One strike hit a taxi in Gaza City, killing a man, woman and driver insider, and a second strike killed two men nearby on the street, witnesses who brought the bodies told the AP at the hospital.
Several other bystanders were wounded.
In the Israeli city of Lod, a 52-year-old Arab Israeli citizen and his 16-year-old daughter were killed when a rocket from Gaza hit the courtyard of their home.
An Israeli soldier was killed in a strike by an anti-tank missile from Gaza.
The Jerusalem turmoil and the ensuing battle come at a time when the long-stalled Israeli-Palestinian peace process is virtually non-existent, fuelling Palestinian frustration.
It has been seven years since the two sides held formal negotiations.
Israel’s political scene pays little attention, and the peace process was hardly an issue in the country’s string of recent elections.

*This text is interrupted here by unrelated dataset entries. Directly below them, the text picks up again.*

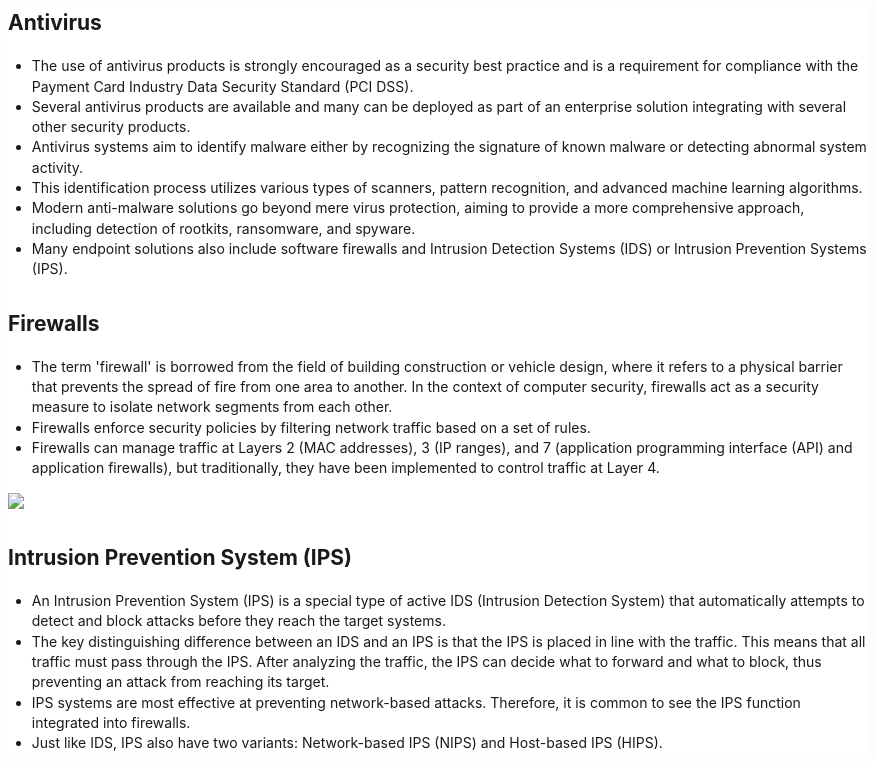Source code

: ## Antivirus

* The use of antivirus products is strongly encouraged as a security best practice and is a requirement for compliance with the Payment Card Industry Data Security Standard (PCI DSS). 
* Several antivirus products are available and many can be deployed as part of an enterprise solution integrating with several other security products.
* Antivirus systems aim to identify malware either by recognizing the signature of known malware or detecting abnormal system activity.
* This identification process utilizes various types of scanners, pattern recognition, and advanced machine learning algorithms.
* Modern anti-malware solutions go beyond mere virus protection, aiming to provide a more comprehensive approach, including detection of rootkits, ransomware, and spyware. 
* Many endpoint solutions also include software firewalls and Intrusion Detection Systems (IDS) or Intrusion Prevention Systems (IPS).

## Firewalls

* The term 'firewall' is borrowed from the field of building construction or vehicle design, where it refers to a physical barrier that prevents the spread of fire from one area to another. In the context of computer security, firewalls act as a security measure to isolate network segments from each other.
* Firewalls enforce security policies by filtering network traffic based on a set of rules. 
* Firewalls can manage traffic at Layers 2 (MAC addresses), 3 (IP ranges), and 7 (application programming interface (API) and application firewalls), but traditionally, they have been implemented to control traffic at Layer 4.

![](/static/Pasted_image_20230723122043.png)

## Intrusion Prevention System (IPS)

* An Intrusion Prevention System (IPS) is a special type of active IDS (Intrusion Detection System) that automatically attempts to detect and block attacks before they reach the target systems.
* The key distinguishing difference between an IDS and an IPS is that the IPS is placed in line with the traffic. This means that all traffic must pass through the IPS. After analyzing the traffic, the IPS can decide what to forward and what to block, thus preventing an attack from reaching its target.
* IPS systems are most effective at preventing network-based attacks. Therefore, it is common to see the IPS function integrated into firewalls.
* Just like IDS, IPS also have two variants: Network-based IPS (NIPS) and Host-based IPS (HIPS).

Arab nations, including several that recently reached normalisation deals with Israel, rarely push for any resolution.
The result has left the nearly five million Palestinians in the West Bank, Gaza Strip and east Jerusalem living in a limbo.
Now, the recent fighting has unleashed protests in Arab communities in Israel.
“An intifada erupted in Lod, you have to bring in the army,” the central Israeli city’s mayor Yair Revivo said.
Lod saw heavy clashes after thousands of mourners joined a funeral for an Arab man killed the previous night.
With the deployment of border guards in Lod and the coastal city of Acre, Mr Netanyahu warned he was prepared to use “an iron fist if necessary”, and urged Arab Israeli leaders to bring calm.
Still unclear is how this new outburst of fighting will affect Mr Netanyahu’s political future.
He failed to form a government coalition after inconclusive parliamentary elections in March, and now his political rivals have three weeks to try to form one.
The longer the fighting drags on, the more it could hamper their attempts at a coalition; it could also boost Mr Netanyahu if yet another election is held, since security is his strong suit with the public.